Single-Molecule Force Spectroscopy of Rapidly Fluctuating, Marginally Stable Structures in the Intrinsically Disordered Protein $\alpha$-Synuclein

Intrinsically disordered proteins form transient, fluctuating structures that are difficult to observe directly. We used optical tweezers to apply force to single $\alpha$-synuclein molecules and measure their extension, characterizing the resulting conformational transitions. Force-extension curves revealed rapid fluctuations at low force, arising from the folding of two different classes of structure that were only marginally stable. The energy landscape for these transitions was characterized via the force-dependent kinetics derived from correlation analysis of the extension trajectories. The barriers were small, only a few $k_{B}T$, but the diffusion was slow, revealing a landscape that is flat but rough.

Figure 1

Force spectroscopy of $\alpha$-synuclein. (a) Inset: A single protein molecule was attached at its ends to DNA handles, bound to beads and held under tension between two optical traps. FECs of $\alpha$-synuclein monomers sometimes revealed discrete unfolding rips (black), but usually showed a monotonic rise in force with extension without obvious rips (cyan). Similar behavior was seen for $\alpha$-synuclein dimers (b) and tetramers (c). FECs without rips nevertheless deviated from WLC behavior (red). (d)–(f) FECs without discrete rips were averaged (cyan) and compared to polymer models.

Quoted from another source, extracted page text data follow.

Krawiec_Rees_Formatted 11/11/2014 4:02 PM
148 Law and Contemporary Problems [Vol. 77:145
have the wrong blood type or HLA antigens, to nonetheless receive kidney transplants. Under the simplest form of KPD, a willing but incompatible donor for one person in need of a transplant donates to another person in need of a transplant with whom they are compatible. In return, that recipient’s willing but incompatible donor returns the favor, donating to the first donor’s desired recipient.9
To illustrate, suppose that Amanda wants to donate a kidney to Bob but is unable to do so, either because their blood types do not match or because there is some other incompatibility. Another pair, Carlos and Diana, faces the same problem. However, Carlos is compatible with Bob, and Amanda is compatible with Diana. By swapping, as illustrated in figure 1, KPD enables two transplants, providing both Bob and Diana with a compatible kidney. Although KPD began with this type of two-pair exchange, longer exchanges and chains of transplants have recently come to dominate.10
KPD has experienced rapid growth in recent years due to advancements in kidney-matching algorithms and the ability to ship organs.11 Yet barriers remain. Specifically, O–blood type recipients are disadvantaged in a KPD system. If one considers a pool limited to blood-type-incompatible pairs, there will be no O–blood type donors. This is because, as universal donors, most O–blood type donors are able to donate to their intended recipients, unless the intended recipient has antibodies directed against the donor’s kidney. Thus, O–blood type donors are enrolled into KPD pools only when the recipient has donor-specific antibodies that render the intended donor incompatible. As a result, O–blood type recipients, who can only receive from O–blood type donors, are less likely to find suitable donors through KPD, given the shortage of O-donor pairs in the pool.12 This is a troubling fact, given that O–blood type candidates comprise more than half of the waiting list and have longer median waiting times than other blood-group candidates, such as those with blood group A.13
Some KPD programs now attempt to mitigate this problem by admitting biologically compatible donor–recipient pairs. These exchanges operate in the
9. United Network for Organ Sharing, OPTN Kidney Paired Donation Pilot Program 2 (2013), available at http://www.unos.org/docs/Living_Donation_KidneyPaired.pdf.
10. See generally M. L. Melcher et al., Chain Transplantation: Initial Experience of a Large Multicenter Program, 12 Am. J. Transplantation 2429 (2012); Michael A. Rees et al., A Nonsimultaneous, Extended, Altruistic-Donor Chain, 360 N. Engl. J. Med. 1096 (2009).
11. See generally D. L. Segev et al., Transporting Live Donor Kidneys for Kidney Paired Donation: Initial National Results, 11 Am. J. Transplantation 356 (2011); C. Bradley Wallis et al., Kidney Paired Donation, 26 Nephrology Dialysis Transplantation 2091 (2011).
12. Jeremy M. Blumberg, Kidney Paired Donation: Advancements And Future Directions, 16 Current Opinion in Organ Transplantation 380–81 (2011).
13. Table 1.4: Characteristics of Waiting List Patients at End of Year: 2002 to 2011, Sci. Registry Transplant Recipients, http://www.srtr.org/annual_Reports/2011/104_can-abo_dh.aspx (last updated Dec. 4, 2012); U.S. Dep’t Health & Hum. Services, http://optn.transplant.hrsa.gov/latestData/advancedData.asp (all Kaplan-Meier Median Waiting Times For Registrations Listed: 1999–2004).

Data did not fit a noninteracting WLC model (red; residuals in inset), but did fit a model incorporating rapid structural fluctuations, Eq. (1) (yellow; residuals in inset).

Figure 2

Autocorrelation analysis of $\alpha$-synuclein tetramer. (a) The extension autocorrelation of a tetramer construct in the high-force range ($>8\mathrm{pN}$, triangles) demonstrates a single-exponential decay, and is identical to the result for a construct containing DNA handles only, without protein (circles). (b) In the midforce range (2–8 pN), where the shoulder feature is present in FEC data, the extension autocorrelation exhibits a single-exponential decay for the handle only (circles), but a double-exponential decay for the protein construct (triangles), indicating the presence of an additional mode corresponding to structural transitions in the protein.

Figure 3

Microscopic rates and energy landscape schematic. (a),(b) The microscopic rates for tetramer unfolding (triangles) and refolding (circles) of type 1 (gray) and type 2 (black) transitions are well fit by Eq. (S3) [24], yielding parameters describing the energy landscape. (c) Schematic of the energy landscape at zero force, showing the barriers, roughness, and free-energy changes for the two transitions.